══ Material for this task

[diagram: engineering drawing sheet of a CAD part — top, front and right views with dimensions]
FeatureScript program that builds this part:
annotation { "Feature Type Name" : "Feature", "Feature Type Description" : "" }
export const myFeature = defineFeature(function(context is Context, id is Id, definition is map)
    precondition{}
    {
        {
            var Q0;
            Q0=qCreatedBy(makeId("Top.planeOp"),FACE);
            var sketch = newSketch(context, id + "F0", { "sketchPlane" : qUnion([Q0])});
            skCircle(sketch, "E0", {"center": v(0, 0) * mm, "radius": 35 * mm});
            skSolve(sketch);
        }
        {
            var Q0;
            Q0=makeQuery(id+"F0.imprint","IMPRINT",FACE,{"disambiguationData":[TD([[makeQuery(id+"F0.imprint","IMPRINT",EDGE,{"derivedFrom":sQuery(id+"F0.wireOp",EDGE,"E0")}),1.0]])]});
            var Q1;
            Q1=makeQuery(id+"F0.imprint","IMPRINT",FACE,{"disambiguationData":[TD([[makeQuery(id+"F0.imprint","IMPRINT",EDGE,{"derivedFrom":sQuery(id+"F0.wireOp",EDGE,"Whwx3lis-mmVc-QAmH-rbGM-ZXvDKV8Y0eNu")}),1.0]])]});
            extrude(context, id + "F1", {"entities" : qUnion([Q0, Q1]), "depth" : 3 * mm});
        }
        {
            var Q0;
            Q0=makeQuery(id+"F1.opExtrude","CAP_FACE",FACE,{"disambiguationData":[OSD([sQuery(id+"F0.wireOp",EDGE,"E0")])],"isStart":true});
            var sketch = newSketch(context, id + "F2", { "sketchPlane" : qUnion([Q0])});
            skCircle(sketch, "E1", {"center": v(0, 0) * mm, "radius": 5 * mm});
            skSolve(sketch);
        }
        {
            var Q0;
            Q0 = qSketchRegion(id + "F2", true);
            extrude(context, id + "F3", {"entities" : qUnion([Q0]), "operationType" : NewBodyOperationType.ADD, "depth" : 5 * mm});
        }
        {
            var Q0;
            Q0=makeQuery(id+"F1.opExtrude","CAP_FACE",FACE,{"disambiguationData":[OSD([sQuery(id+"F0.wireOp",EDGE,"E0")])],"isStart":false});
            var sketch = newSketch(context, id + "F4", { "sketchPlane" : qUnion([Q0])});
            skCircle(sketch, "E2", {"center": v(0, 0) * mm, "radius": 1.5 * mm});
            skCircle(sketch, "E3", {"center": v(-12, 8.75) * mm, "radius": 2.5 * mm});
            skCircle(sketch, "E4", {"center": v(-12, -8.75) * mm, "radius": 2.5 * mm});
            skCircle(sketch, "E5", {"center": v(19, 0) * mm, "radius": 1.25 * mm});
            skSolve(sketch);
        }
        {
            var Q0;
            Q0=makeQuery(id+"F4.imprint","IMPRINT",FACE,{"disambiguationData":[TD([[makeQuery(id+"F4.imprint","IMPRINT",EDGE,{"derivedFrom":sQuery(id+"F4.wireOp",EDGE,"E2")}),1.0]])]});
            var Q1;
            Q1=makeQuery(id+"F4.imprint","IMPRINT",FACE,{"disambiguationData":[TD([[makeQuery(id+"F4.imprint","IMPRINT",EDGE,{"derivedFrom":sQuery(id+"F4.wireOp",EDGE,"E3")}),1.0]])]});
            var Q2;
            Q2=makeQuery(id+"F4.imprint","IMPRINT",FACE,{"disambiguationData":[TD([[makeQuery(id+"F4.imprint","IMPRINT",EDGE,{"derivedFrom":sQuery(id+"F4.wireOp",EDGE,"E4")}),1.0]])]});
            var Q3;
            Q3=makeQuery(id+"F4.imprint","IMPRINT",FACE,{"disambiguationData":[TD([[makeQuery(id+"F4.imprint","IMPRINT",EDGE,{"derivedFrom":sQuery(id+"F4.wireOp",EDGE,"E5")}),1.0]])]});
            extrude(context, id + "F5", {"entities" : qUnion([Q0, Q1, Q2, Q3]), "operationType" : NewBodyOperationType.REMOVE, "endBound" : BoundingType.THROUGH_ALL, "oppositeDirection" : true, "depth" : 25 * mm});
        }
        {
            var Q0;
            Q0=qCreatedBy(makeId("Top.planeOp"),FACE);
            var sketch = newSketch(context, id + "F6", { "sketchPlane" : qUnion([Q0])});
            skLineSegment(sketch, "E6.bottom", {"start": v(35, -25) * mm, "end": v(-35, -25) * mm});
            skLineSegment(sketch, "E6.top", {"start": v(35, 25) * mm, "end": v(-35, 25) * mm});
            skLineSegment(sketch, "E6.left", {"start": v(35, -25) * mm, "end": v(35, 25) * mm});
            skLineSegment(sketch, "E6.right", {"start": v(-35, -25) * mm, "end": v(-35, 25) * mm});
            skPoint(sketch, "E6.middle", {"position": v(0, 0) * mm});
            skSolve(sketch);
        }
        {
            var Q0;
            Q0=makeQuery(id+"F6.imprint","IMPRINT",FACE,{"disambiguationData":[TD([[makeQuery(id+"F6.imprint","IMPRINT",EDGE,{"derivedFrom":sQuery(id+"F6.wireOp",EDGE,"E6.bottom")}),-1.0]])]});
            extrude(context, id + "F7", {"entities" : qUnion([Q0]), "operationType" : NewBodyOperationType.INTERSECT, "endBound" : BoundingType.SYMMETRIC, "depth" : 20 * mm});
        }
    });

════

Please extract every line in the records above that contains the string "right".

[Result for this exercise]
[diagram: engineering drawing sheet of a CAD part — top, front and right views with dimensions]
            skLineSegment(sketch, "E6.right", {"start": v(-35, -25) * mm, "end": v(-35, 25) * mm});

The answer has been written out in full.